HTMLは「Webページのため」に印が決まっており、XMLは「何にでも使えるように」印を自由に決められます。この違いが、用途の違いにつながります。
構造・見た目・動きを分ける
Webページは、3つの役割に分けて作られます。
| 技術 | 受け持つもの | 例 |
|---|---|---|
| HTML | 構造と意味 | ここは見出し、ここは段落 |
| CSS | 見た目 | 文字の大きさ、色、余白、配置 |
| JavaScript | 動き | ボタンを押したら開く、入力を確かめる |
分けておく利点は、片方だけを差し替えられることです。見た目を変えたいときにCSSだけを直せば、文章には手を触れずに済みます。スマートフォンと大きな画面で見せ方を変えるのも、同じCSSの働きです。

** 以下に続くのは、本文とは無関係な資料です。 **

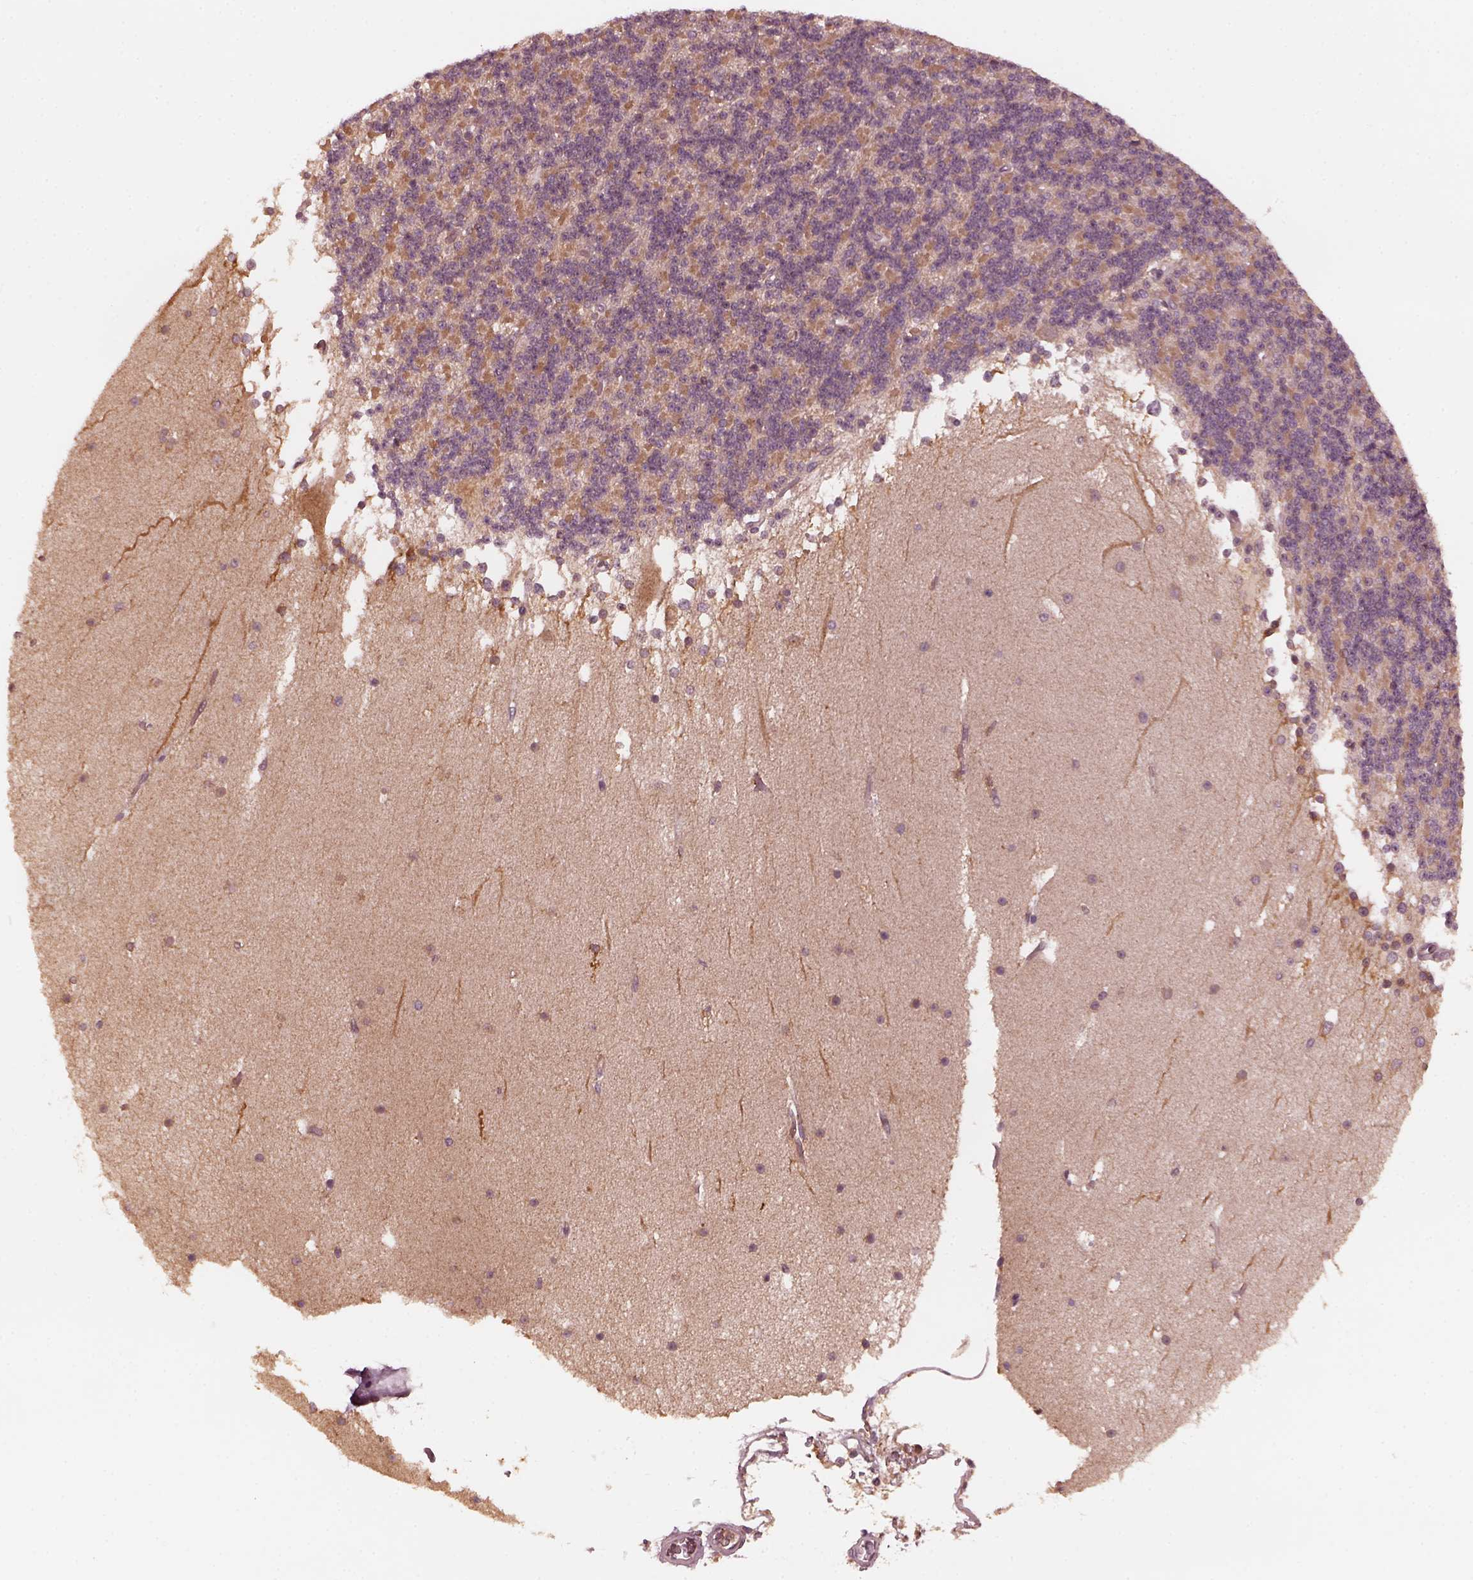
{"staining": {"intensity": "weak", "quantity": "25%-75%", "location": "cytoplasmic/membranous"}, "tissue": "cerebellum", "cell_type": "Cells in granular layer", "image_type": "normal", "snomed": [{"axis": "morphology", "description": "Normal tissue, NOS"}, {"axis": "topography", "description": "Cerebellum"}], "caption": "Cerebellum stained with IHC reveals weak cytoplasmic/membranous positivity in approximately 25%-75% of cells in granular layer. (Brightfield microscopy of DAB IHC at high magnification).", "gene": "FAF2", "patient": {"sex": "female", "age": 19}}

JavaScriptは、利用者の手元(ブラウザ)で動きます。サーバとやり取りせずに反応を返せるので、画面が速く感じられます。
データを受け渡す形式
システム間でデータをやり取りするとき、形式を合わせる必要があります。
- CSV… 値をカンマで区切った、単純な形式。表計算ソフトで扱いやすい形です。
- XML… 印で意味を付けられるため、構造のあるデータを表せます。
- JSON… 名前と値の組で表す形式。軽く、プログラムから扱いやすいため、Webのやり取りで広く使われます。

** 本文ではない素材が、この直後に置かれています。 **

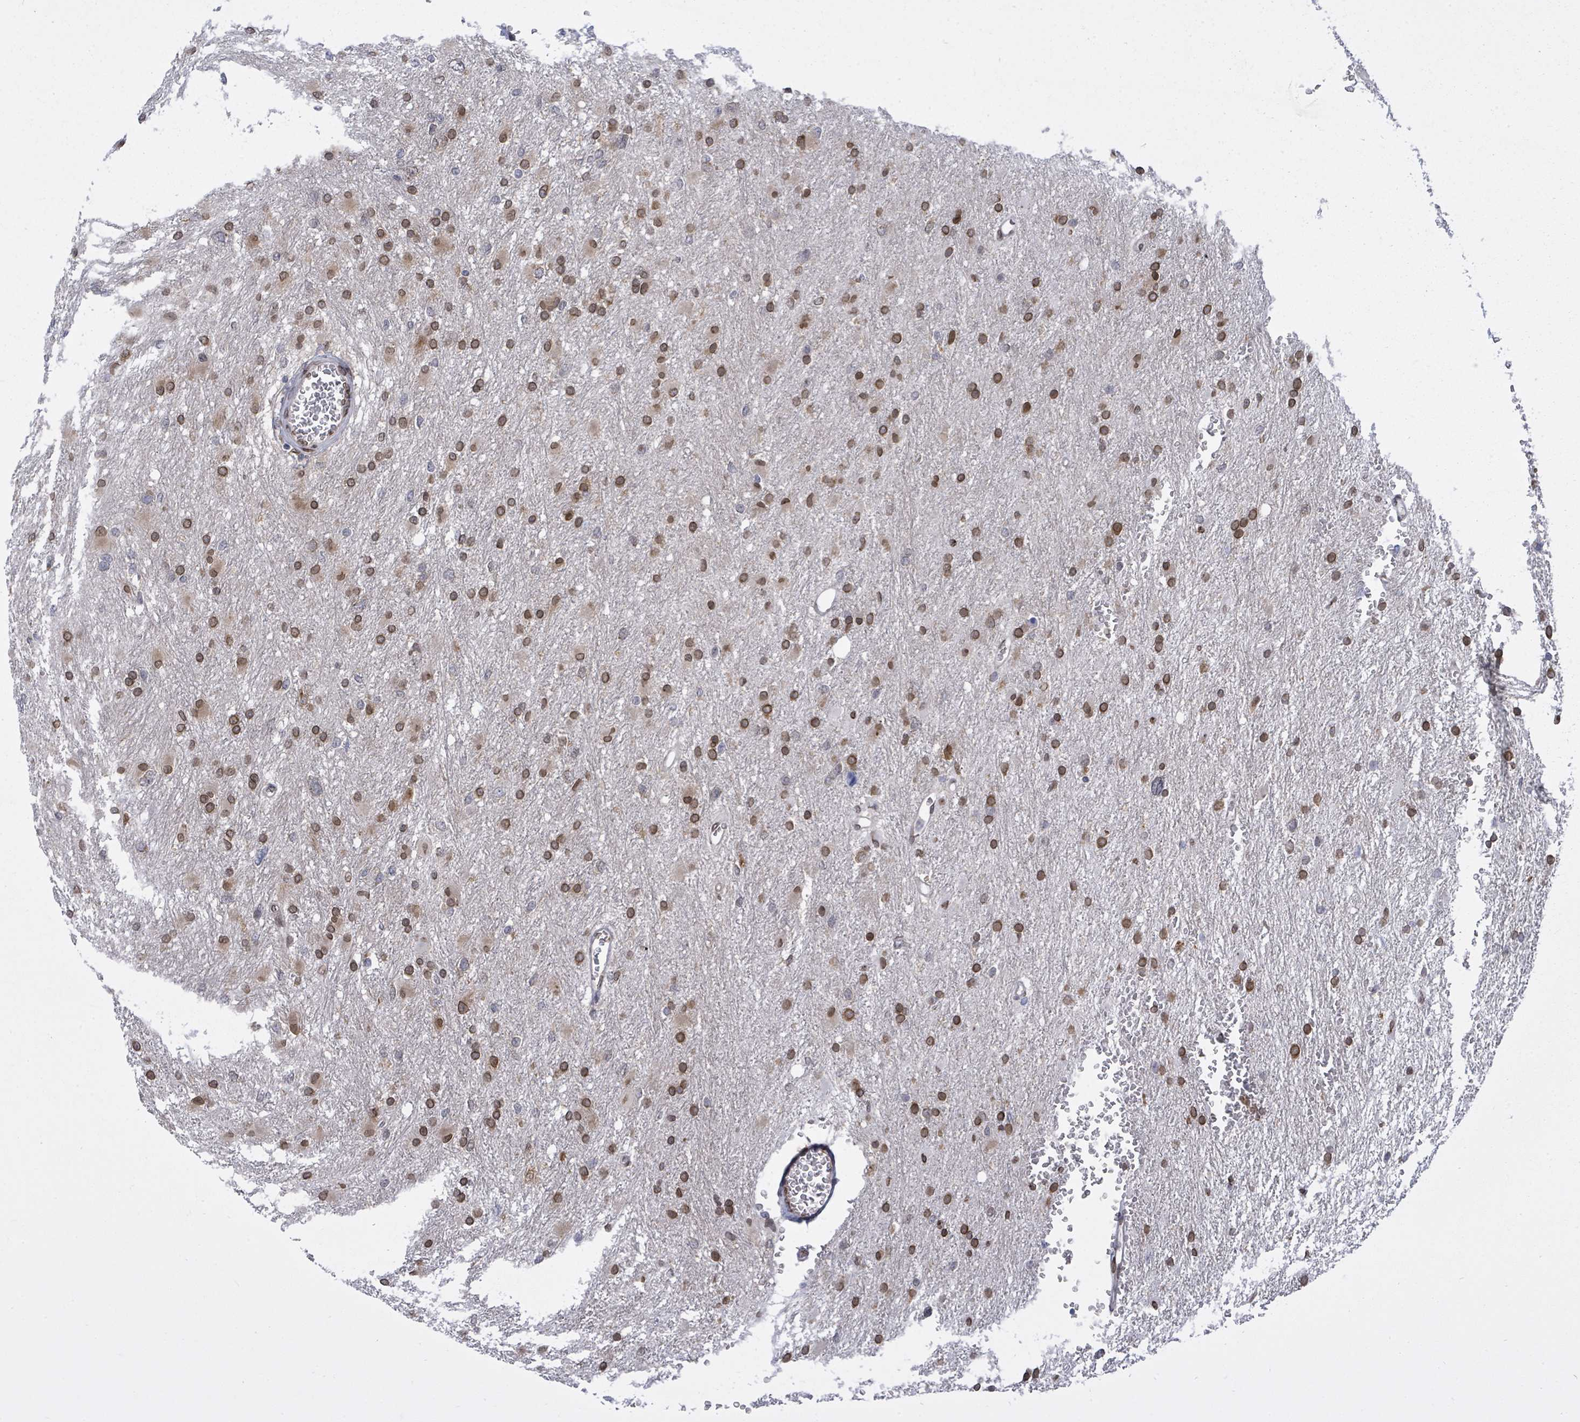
{"staining": {"intensity": "strong", "quantity": ">75%", "location": "cytoplasmic/membranous,nuclear"}, "tissue": "glioma", "cell_type": "Tumor cells", "image_type": "cancer", "snomed": [{"axis": "morphology", "description": "Glioma, malignant, High grade"}, {"axis": "topography", "description": "Cerebral cortex"}], "caption": "This photomicrograph exhibits IHC staining of malignant glioma (high-grade), with high strong cytoplasmic/membranous and nuclear expression in approximately >75% of tumor cells.", "gene": "ARFGAP1", "patient": {"sex": "female", "age": 36}}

単純な表ならCSV、階層があるならXMLかJSONが目安です。
そのほかのWebの言葉
- URL… インターネット上の場所を示す文字列です。
- HTTP/HTTPS… Webページをやりとりするときの取り決めです。HTTPSは通信が暗号化されていることを表します。
- CMS… Webページの中身を、専門知識が無くても更新できるようにするしくみです。
- アクセシビリティ… 年齢や障害の有無にかかわらず使える状態にすることです。マークアップを正しく行うことが、その土台になります。
まとめ
マークアップ言語は、文章の各部分が何であるかを印で示す言語です。機械が意味を扱えるようになるので、読み上げや検索が成り立ちます。HTMLは構造と意味、CSSは見た目、JavaScriptは動きを受け持ち、分けておくことで片方だけを差し替えられます。データの受け渡しでは、単純な表ならCSV、構造があるならXMLかJSONを使います。
理解の確認
Webページの文字の大きさと配色だけを変更したいとき、HTMLとCSSのどちらを修正すべきでしょうか。またこのように役割を分けておく利点を述べてください。
答え: CSSを修正します。CSSが受け持つのは文字の大きさ・色・余白・配置といった見た目であり、HTMLが受け持つのは「ここは見出し」「ここは段落」といった構造と意味だからです。利点は、片方だけを差し替えられることにあります。見た目を変えるためにHTMLへ手を入れる必要がないので、文章の中身や構造を壊す心配がありません。逆に、同じHTMLに対して異なるCSSを当てることで、スマートフォン向けと大きな画面向けで見せ方を変えることもできます。もし見た目の指定が文章の中に混ざっていると、変更のたびに全ページを直すことになります。